Conquer and Divide is a theory I practice often when hosting children’s events. I believe kids learn better in smaller more intimate environments than they do sitting in large groups of 100+ kids.
We group them as they arrive and include a traditional rotation schedule in the programming. In the past we’ve planned 3-4 lessons for kids to experience and recruited one teacher for each lesson. That teacher then repeats the same lesson for each group in the rotation.
In the past it has worked well and some of the benefits include:
- Teachers only learn one lesson, repeating it for each group
- All the kids get exactly the same teaching from the same teacher at each learning station.
The downside to this system is:
- All lessons must be equal in length to keep all the groups on schedule.
- All the kids (no matter the grade) get exactly the same teaching from the same teacher at each learning station.
This year, we mixed it up a bit. Instead of having the kids rotate to the teachers, the teachers rotated with the kids. Each teacher traveled with the same group, from station to station, as their personal Expedition Guide, teaching them as they went.
What I love about this method:
- The kids met the teachers as soon as they arrived and developed an immediate connection with them.
- The lessons were adapted to fit each age group.
- Each lessons timing was independent of the others. (ie: The first two were longer and the last one shorter.)
- If a teacher needed to spend more time on one lesson they had the freedom to make that call because another group was not waiting on them to finish.
- The teachers had the same assistants all evening and thus were able to utilize their help better.
What this looked like for our Stewardship Program:
- We broke our kids into groups based on grade
- Each group had 4 adult Expedition Assistants and 1 Expedition Teacher
- The Expedition Assistants and Teacher greeted welcomed each of the children in their group as they arrived.
- It was great to see how the groups bonded so quickly at the beginning and maintained this sort of “hoorah!! Spirit” throughout the night.
LESSONS & ROTATIONS
- Each of the five grade groups rotated to different rooms on the campus
- No groups used the same room back-to-back.
- This made each groups travel plans unique and non-dependant on other groups progress. They could move more quickly or slowly through each lesson as the kids learning dictated.
- Each lesson was tweaked to be age appropriate for the group
- We provided simple fill-in journals for the 1st & 2nd grades with easier puzzles and games to work on.
- The 3rd -5th grade journal required more fill-in work and the puzzles were more challenging.
Our team of volunteers embraced the changes we made to this year’s Stewardship program wholeheartedly.
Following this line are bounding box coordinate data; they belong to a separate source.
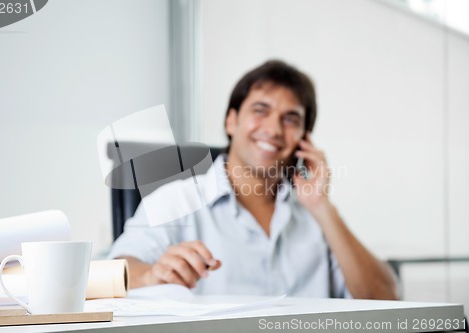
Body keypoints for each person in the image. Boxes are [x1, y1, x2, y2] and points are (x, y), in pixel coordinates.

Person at [109, 60, 398, 299]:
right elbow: (113, 273)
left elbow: (386, 299)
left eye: (291, 119)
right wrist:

Even though the teachers were required to learn 3 lessons, they loved being with the same kids throughout the night and felt that they were much more effective this way.
In a nutshell . . .
The teaching was dictated by learning pace of the kids and not by the ticking of the clock.
♦ ♦ ♦ ♦ ♦ ♦
What can you change about the way you do your big group events this year? Think about what matters most and move to make that happen.